### Exercise description
Go through the entries below and copy each line containing the word "Rendered".

### Data shown
* * *

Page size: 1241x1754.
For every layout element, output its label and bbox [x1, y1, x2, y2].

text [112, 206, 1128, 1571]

* * *

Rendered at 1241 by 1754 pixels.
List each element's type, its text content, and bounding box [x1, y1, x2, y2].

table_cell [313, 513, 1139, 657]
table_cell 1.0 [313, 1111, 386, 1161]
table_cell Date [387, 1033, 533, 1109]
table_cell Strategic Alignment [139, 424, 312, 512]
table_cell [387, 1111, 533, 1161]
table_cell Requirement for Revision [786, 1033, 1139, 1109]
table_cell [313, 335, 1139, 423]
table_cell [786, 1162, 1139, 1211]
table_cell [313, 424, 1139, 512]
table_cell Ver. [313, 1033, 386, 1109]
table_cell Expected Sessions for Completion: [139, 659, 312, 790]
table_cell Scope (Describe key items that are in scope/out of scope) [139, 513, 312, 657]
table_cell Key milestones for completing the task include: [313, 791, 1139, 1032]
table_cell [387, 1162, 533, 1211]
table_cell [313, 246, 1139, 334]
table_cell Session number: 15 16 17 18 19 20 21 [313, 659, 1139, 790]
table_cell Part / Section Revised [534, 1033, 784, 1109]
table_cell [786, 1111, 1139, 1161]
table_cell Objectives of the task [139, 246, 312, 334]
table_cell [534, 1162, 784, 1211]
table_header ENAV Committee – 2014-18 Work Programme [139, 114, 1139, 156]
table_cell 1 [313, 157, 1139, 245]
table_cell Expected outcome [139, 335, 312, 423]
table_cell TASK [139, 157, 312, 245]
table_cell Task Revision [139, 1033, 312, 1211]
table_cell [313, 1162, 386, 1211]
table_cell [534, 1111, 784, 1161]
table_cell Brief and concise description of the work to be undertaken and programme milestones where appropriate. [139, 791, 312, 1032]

* * *

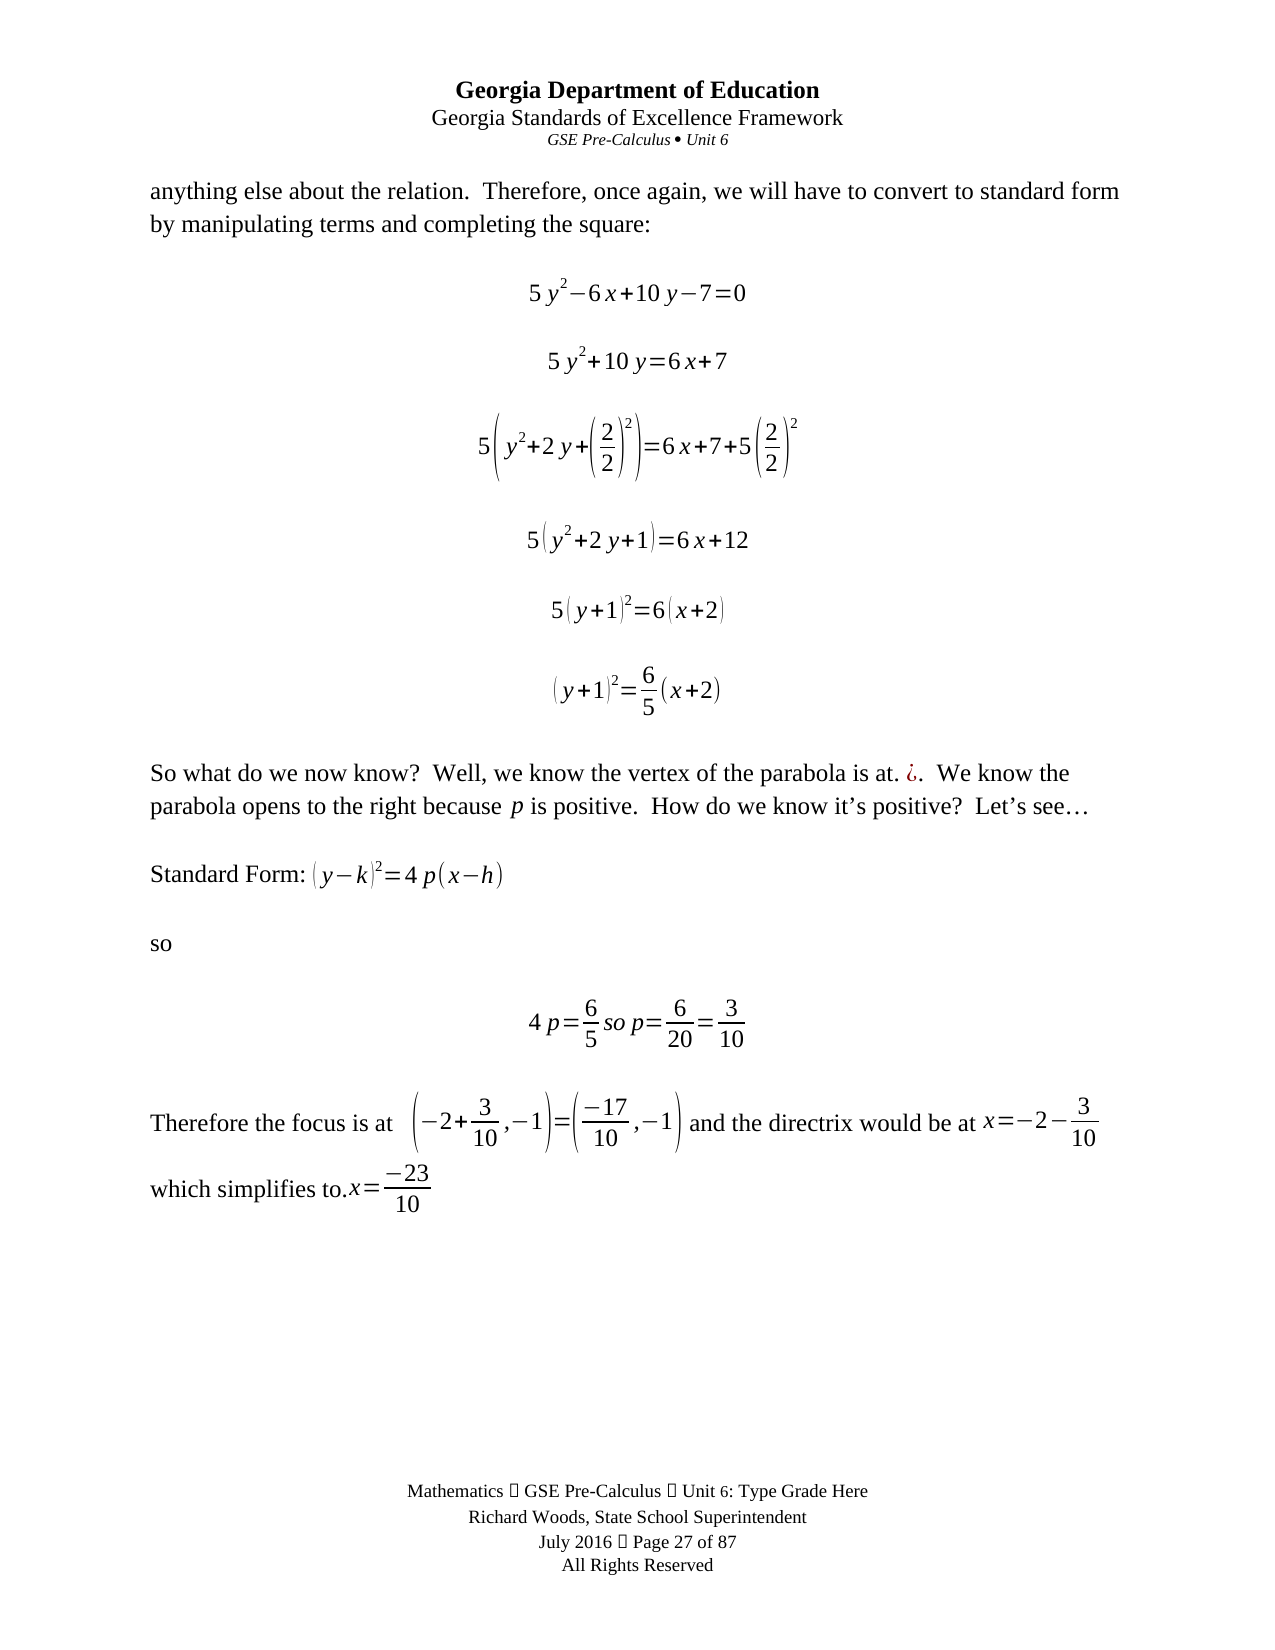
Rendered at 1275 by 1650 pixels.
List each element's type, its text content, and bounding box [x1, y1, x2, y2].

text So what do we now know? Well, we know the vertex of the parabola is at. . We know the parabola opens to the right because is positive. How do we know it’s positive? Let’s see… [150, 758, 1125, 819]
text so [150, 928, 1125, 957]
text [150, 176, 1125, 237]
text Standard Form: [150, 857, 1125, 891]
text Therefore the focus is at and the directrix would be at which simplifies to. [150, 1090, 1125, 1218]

* * *

### Exercise result
Rendered at 1241 by 1754 pixels.
Rendered at 1275 by 1650 pixels.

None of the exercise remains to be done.